"utiba_davidr" wrote : I originally raised this issue in another thread that
seems to have been overlooked, probably not the best place to raise it. So I have decided
to raise my query again, hopefully not angering anyone in the process.
Yes, new threads are always best for a new topic, otherwise I (at least) get confused
about what info relates to what ;)
anonymous wrote : Problem: How to layer "Beans", "XHTML components"
and "configuration".
|
| Solution: Beans. This is quite easy, and Seam has already provided functionality for
this using the @Install annotation. I simply need to annotate the beans at the framework
layer with an @Install precedence lower than the "product", and the same with
the "product" lower than the "site".
Yes.
anonymous wrote : Solved: Configuration: property files - using Seam's
internationalization approach I could layer property files as well as provide
internationalization support. Is this the correct approach?
I8ln - I would extend the resourceBundle component, and provide a lookup along the lines
of check messages_en.site.properties, check messages_en.product.properties etc.
anonymous wrote : Unsolved: XML configuration
| Not sure what the solution would be?
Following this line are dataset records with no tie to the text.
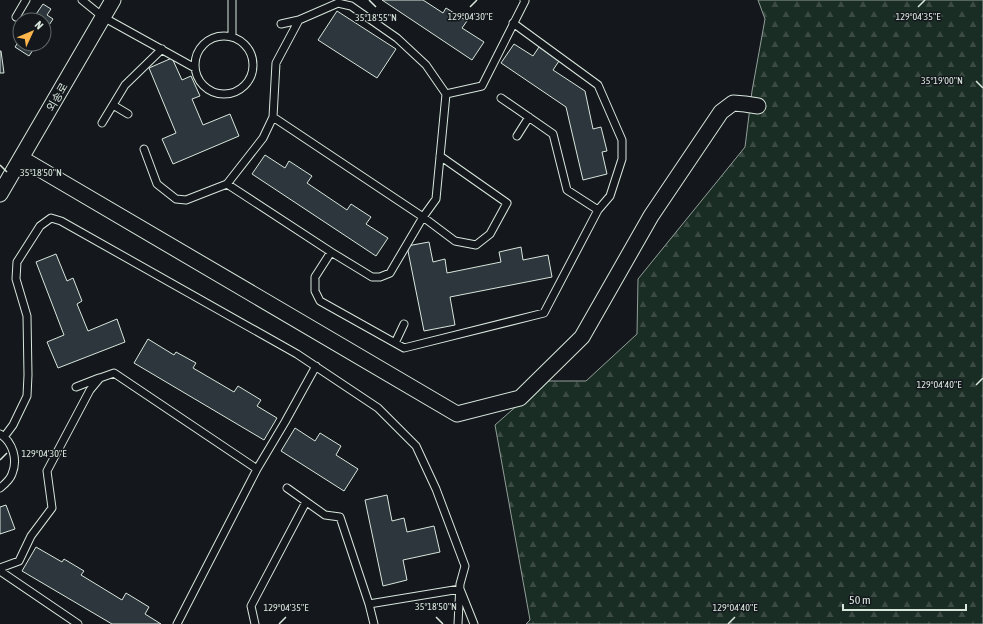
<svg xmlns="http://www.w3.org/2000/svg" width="983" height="624" viewBox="0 0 983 624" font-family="'Asap Condensed','Noto Sans KR',sans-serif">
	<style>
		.forest { fill: url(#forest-firs); stroke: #939e99 }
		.building { fill: #2c363c; stroke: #d8e6dc }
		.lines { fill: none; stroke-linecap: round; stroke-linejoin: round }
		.lane-casing { stroke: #d8e6dc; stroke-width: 9 }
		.street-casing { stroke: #d8e6dc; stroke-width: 17 }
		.lane { stroke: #14181c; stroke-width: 7 }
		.street { stroke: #14181c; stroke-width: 15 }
		.ticks { fill: none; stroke: #d8e6dc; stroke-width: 1.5 }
		.labels { text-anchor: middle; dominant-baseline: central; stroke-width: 3; stroke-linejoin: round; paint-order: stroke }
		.street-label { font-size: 11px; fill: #d8e6dc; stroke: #14181c }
		.ticks-label { font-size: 10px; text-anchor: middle; fill: #d8e6dc; stroke: #14181c; stroke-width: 3; stroke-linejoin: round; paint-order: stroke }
	</style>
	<defs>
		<pattern id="forest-firs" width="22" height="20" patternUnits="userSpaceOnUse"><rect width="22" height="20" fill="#1a2d24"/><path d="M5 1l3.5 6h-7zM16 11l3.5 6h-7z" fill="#3b4b43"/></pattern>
	</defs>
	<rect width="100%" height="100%" fill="#14181c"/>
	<path class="forest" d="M758,0H983V624H526L530,620L495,425L545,381H586L637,334L638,279L745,147L752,91L765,19Z"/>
	<path class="building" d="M382,0H423L443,13L446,8L467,21L462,28L484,42L472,60Z
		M43,4L51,9L47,15L53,19L44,33V20H32Z
		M337,11L396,49L377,78L318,40Z
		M20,39V44H37L29,56L15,47Z
		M514,44L533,56L539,47L559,61L553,70L585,91L593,129L601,127L607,151L602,152L607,174L583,180L566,107L501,63Z
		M0,51H1L4,73H0Z
		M172,58L182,80L191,76L200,96L192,99L203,125L230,114L239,136L173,164L162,139L176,133L149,68Z
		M265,155L285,168L289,161L312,176L307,183L347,210L351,204L371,217L366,224L388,238L376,256L252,174Z
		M429,242L433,262L445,259L447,273L501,262L499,252L521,247L523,260L548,255L552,277L450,297L455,325L424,331L407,246Z
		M56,254L67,281L73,278L82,301L77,304L88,331L117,319L125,342L58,368L47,342L64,335L36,262Z
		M148,339L174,355L176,352L196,363L193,368L234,392L238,386L261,400L257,406L277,418L264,440L134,363Z
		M295,428L315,441L320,433L341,446L336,455L358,469L344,491L281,451Z
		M387,495L392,521L404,518L407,532L434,526L440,552L403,560L407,580L383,586L365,500Z
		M6,505L15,529L0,534V507Z
		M36,547L62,562L64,559L84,571L81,575L122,600L126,593L149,607L145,614L161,624H112L22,571Z"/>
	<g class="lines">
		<g class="lane-casing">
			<path id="lane" d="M82,0L103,17L195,68
				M16,17L26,0
				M281,24L299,20
				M195 65a29 29 0 1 1 58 0a29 29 0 1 1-58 0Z
				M232,37V0
				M446,94L482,86L525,1L524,0
				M501,98L553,134L567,190L598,210
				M113,105L128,114
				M273,117L423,217L455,241L476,245L490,234L507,203L440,156
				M102,123L125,85L162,49
				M517,136L529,117
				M144,149L157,184L176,199L186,200L227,184L263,138L273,117L276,63L299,20L338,3L351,6L397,38L426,65L446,94L436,199L423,217L390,273L380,277H372L331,252L227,184
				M331,252L315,277V291L320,301L404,348L544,313L598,210L610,196L622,159V140L598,85L513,23
				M395,343L404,324
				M76,387L99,378
				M4,437L13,425L27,396L28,375L27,316L16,279L17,262L40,226L51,218L61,221L297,354L378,408L416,446L436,489L465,566L460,584L458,624
				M0,488C5,484 10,480 12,474C18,460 13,442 0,434
				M287,488L325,515L340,517L369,604L374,624
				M0,568L19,561L31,536L52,508L47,471L90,390L100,378L114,373L257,469
				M0,571L78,624
				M369,604L460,589L474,624
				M177,624L257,469L285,422L316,366
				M255,624L251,606L306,502"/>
		</g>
		<g class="street-casing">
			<path id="street" d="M21,158L457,414L520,398L582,337L651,216L721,112L733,103L745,104L758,106
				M0,194L113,0"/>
		</g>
		<use href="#lane" class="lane"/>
		<use href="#street" class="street"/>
	</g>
	<path class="ticks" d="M369,0L376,7M470,7L477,0M918,7L925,0M976,81L983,88M0,165L7,172M976,385L983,378M0,460L7,453M436,617L443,624M279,624L286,617M728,624L735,617"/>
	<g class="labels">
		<g class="street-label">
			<text transform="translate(57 97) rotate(-60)">외송로</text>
		</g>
	</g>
	<g class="ticks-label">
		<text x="470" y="20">129°04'30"E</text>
		<text x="918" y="20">129°04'35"E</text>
		<text x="376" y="21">35°18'55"N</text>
		<text x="942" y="84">35°19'00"N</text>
		<text x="41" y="176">35°18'50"N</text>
		<text x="939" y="388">129°04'40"E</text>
		<text x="44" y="457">129°04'30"E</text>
		<text x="436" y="610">35°18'50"N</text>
		<text x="286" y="611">129°04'35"E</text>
		<text x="735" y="611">129°04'40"E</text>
	</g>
	<g transform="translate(32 32) rotate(46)"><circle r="19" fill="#14181c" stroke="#626a69"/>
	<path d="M0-3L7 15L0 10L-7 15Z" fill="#ffb74d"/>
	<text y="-6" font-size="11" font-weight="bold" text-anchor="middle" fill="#d8e6dc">N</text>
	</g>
	<path d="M843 604v6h123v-6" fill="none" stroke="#d8e6dc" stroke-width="2"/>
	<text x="849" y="604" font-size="12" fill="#d8e6dc" stroke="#14181c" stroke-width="3" paint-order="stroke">50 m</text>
</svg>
It seems that multiple pages.xml files can be
loaded - but is overriding allowed within pages.xml files?
Configuration - slightly harder (components.xml is built in deeper) - but as long as its
simple using a properties file, with a filter in your ant script (as the seam-gen'd
apps do for some properties) should work - then you just need a properties file per site.
As for pages.xml, you can override - but only in that a page defintion for /foo/bar.xhtml
overrides a definition for /foo/* - so not so easy. Again, ant filtering might be best.
Or look at overriding the Pages component as that is what parses and manages the pages.xml
files.
anonymous wrote : Unsolved: XHTML
| I am still as yet a little unclear as to what the best approach to take is, I can only
assume (based on the presence of the @Install annotation) that others have faced the same
problem. I am also interested in how you can load resources from JAR files - for the XHTML
files as well as standard resources.. Weblets seems a little bit windy to me in this
regard.
|
resource loading - take a look at how we do it for s:selectDate.
You could consider using ui:include templating with el specifying which file to load (and
some sort of check to see if a more specific file exists or not), or better would be
overload the Facelets resource resolver.